Time course of CCM-related transcript expression in severely Ci-limited Synechococcus cells and induction of a high-affinity CCM. A through C, Relative abundance of a subset of CCM-related transcripts as determined by real-time PCR. Symbols represent the extent of induction or repression after the shift to low Ci at each time point as a percentage of the high-Ci amount (set at 100%) ± se for three separate measurements. D, Maximum photosynthetic rate (V_max) and K_0.5(Ci) for cells collected at each time point. Similar data were obtained from a replicate experiment (data not shown). Note the break in the y axis in part C. The scale is exponential after the break in C.

Figure 4.

Relaxation of the high-affinity CCM in Synechococcus cells. Exponentially growing high-Ci cells were swapped to CO₂-free air equilibrated buffer and bubbled with CO₂-free air for 2 h (termed a H:L transition) and then returned to aeration with 1.7% CO₂ for 48 h (termed a L:H transition). Symbols represent the relative affinity for Ci, K_0.5 (Ci) at each time point or the maximum photosynthetic rate (V_max). Values are averages of at least two independent measurements ± se.

Figure 5.

Turnover of Ci-responsive CCM-related transcripts in Synechococcus cells. Exponentially growing high-Ci cells were swapped to CO₂-free air equilibrated buffer, bubbled with CO₂-free air for 30 min, and then swapped again to either CO₂-free air or 1.7% CO₂ in the presence or absence of 200 μg mL^-1 rifampicin (RIF). The relative abundance of cmpA, cmpR, ccmM, and psbAII at various time points was determined by real-time PCR. Symbols represent the abundance of transcripts at each time point as a percentage of the initial 30-min, low-Ci-induced amount (set at 100%) ± se for three separate measurements.

Figure 6.

Effect of light on CCM-related transcript abundance in Synechococcus cells. Exponentially growing high-Ci cells illuminated with 85 μmol photons m^-2 s^-1 (low light) were transferred to bubbling with CO₂-free air (low Ci) and illuminated with either 85 or 500 μmol photons m^-2 s^-1 (high light) for 30 min. A parallel culture was illuminated with 85 μmol photons m^-2 s^-1 and bubbled with 1.7% CO₂ as a control. The relative abundance of cmpA, sbtA, chpY, and psbAII transcripts was determined by real-time PCR. Bars represent the extent of induction or repression after the shift to low Ci as a percentage of the high-Ci/low-light amount (set at 100%) ± se for three separate measurements. Note the break in the y axis.

Figure 7.

Effect of redox modifiers and inhibitors of CO₂ fixation or CO₂ transport on CCM-related transcript abundance in Synechococcus cells. As determined by real-time PCR, bars represent the extent of induction or repression after the treatment as a percentage of the untreated control amount (set at 100%) ± se for three separate measurements.
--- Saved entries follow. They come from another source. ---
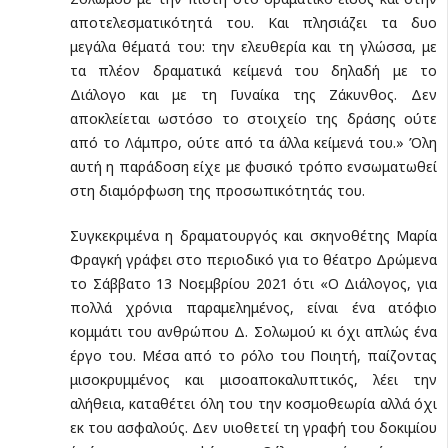
αποτελεσματικότητά του. Και πλησιάζει τα δυο
μεγάλα θέματά του: την ελευθερία και τη γλώσσα, με
τα πλέον δραματικά κείμενά του δηλαδή με το
Διάλογο και με τη Γυναίκα της Ζάκυνθος. Δεν
αποκλείεται ωστόσο το στοιχείο της δράσης ούτε
από το Λάμπρο, ούτε από τα άλλα κείμενά του.» Όλη
αυτή η παράδοση είχε με φυσικό τρόπο ενσωματωθεί
στη διαμόρφωση της προσωπικότητάς του.
Συγκεκριμένα η δραματουργός και σκηνοθέτης Μαρία
Φραγκή γράφει στο περιοδικό για το θέατρο Δρώμενα
το Σάββατο 13 Νοεμβρίου 2021 ότι «Ο Διάλογος, για
πολλά χρόνια παραμελημένος, είναι ένα ατόφιο
κομμάτι του ανθρώπου Δ. Σολωμού κι όχι απλώς ένα
έργο του. Μέσα από το ρόλο του Ποιητή, παίζοντας
μισοκρυμμένος και μισοαποκαλυπτικός, λέει την
αλήθεια, καταθέτει όλη του την κοσμοθεωρία αλλά όχι
εκ του ασφαλούς. Δεν υιοθετεί τη γραφή του δοκιμίου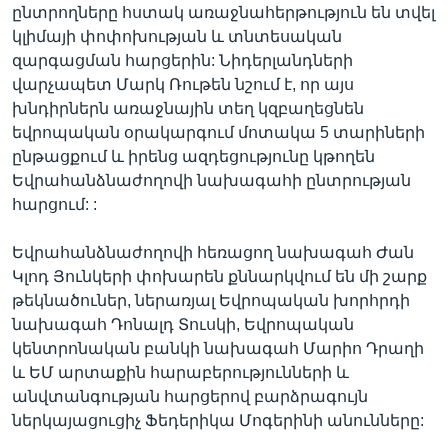
ընտրողները հստակ առաջնահերթություն են տվել
կլիմայի փոփոխության և տնտեսական
զարգացման հարցերին: Նիդերլանդների
վարչապետ Մարկ Ռութեն նշում է, որ այս
խնդիրներն առաջնային տեղ կզբաղեցնեն
եվրոպական օրակարգում մոտակա 5 տարիների
ընթացքում և իրենց ազդեցությունը կթողեն
Եվրահանձնաժողովի նախագահի ընտրության
հարցում: :
Եվրահանձնաժողովի հեռացող նախագահ Ժան
Կլոդ Յունկերի փոխարեն քննարկվում են մի շարք
թեկնածուներ, ներառյալ Եվրոպական խորհրդի
նախագահ Դոնալդ Տուսկի, Եվրոպական
կենտրոնական բանկի նախագահ Մարիո Դրաղի
և ԵՄ արտաքին հարաբերությունների և
անվտանգության հարցերով բարձրագույն
ներկայացուցիչ Ֆեդերիկա Մոգերինի անունները: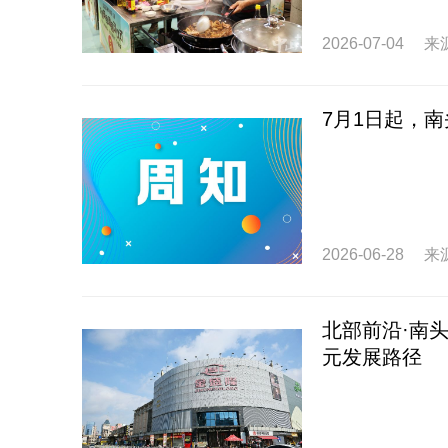
2026-07-04
来
7月1日起，
2026-06-28
来
北部前沿·南
元发展路径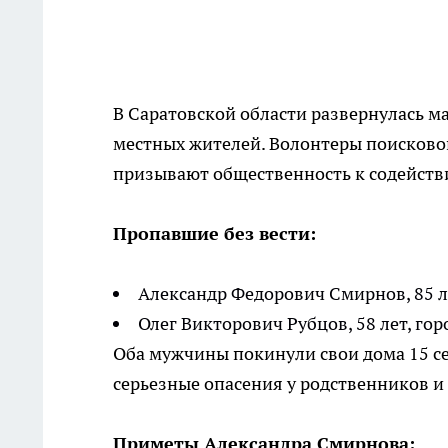
В Саратовской области развернулась м
местных жителей. Волонтеры поисковог
призывают общественность к содействи
Пропавшие без вести:
Александр Федорович Смирнов, 85 л
Олег Викторович Рубцов, 58 лет, гор
Оба мужчины покинули свои дома 15 сен
серьезные опасения у родственников и
Приметы Александра Смирнова: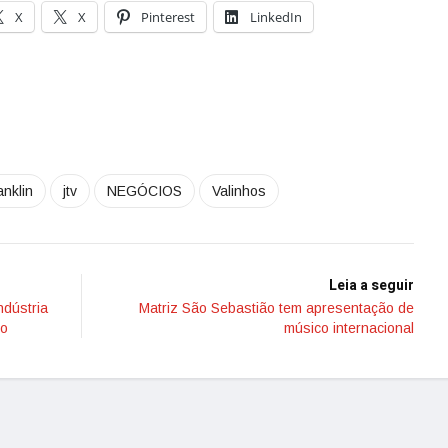
X
X
Pinterest
LinkedIn
anklin
jtv
NEGÓCIOS
Valinhos
Leia a seguir
ndústria
Matriz São Sebastião tem apresentação de
to
músico internacional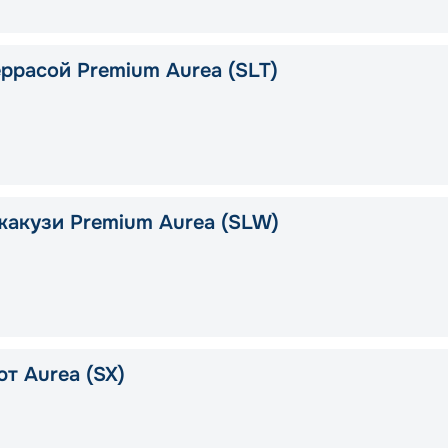
еррасой Premium Aurea (SLT)
жакузи Premium Aurea (SLW)
т Aurea (SX)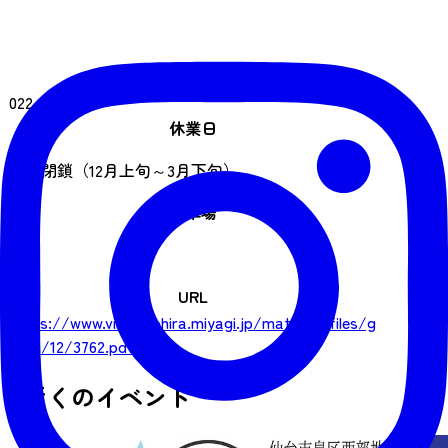
電話番号
022-341-8515
休業日
冬季閉鎖（12月上旬～3月下旬）
駐車場
あり
URL
https://www.village.ohira.miyagi.jp/material/files/g
roup/12/3762.pdf
近くのイベント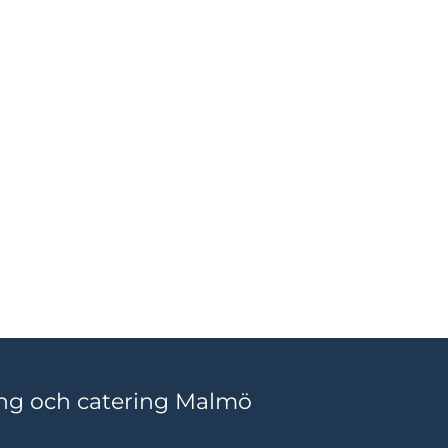
ng och catering Malmö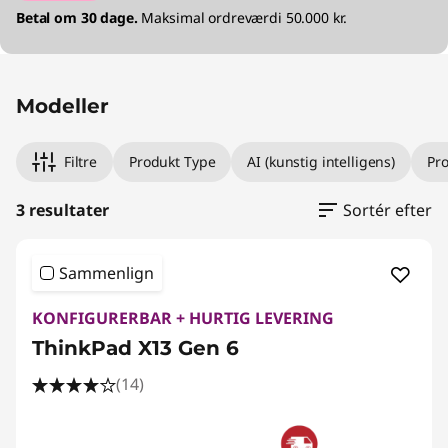
Betal om 30 dage.
Maksimal ordreværdi 50.000 kr.
Modeller
Filtre
Produkt Type
AI (kunstig intelligens)
Pr
3 resultater
Sortér efter
Sammenlign
KONFIGURERBAR + HURTIG LEVERING
ThinkPad X13 Gen 6
(14)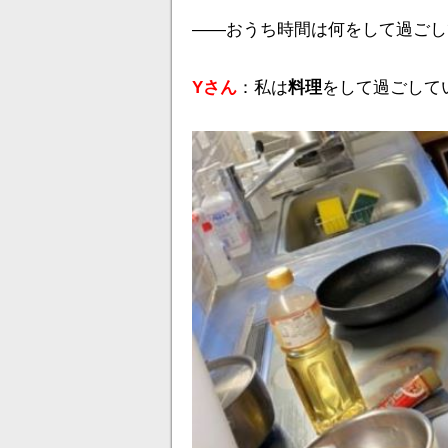
――おうち時間は何をして過ごし
Yさん
：私は
料理
をして過ごして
A, Relative abundance of cmpA, sbtA, and psbAII in high-Ci cells treated for 30 min with 20 μm 2,5-dibromo-3-methyl-6-isopropyl-benzoquinone, 20 μm DCMU, 5 mm DTT_red, 200 μm EZ, or 10 mm GLY. B, Relative abundance of a subset of CCM-related transcripts in cells bubbled with air through a fritted sparge (rapid air; approximately 0.4 L min^-1) and treated for 30 min with 200 μm EZ. y axis scale is exponential after the break. C, Relative abundance of a subset of CCM-related transcripts in high cells swapped to medium air sparging (approximately 0.15 L min^-1) for 30 min in the presence or absence of 10 mm GLY. Note the break in the y axis in B and C.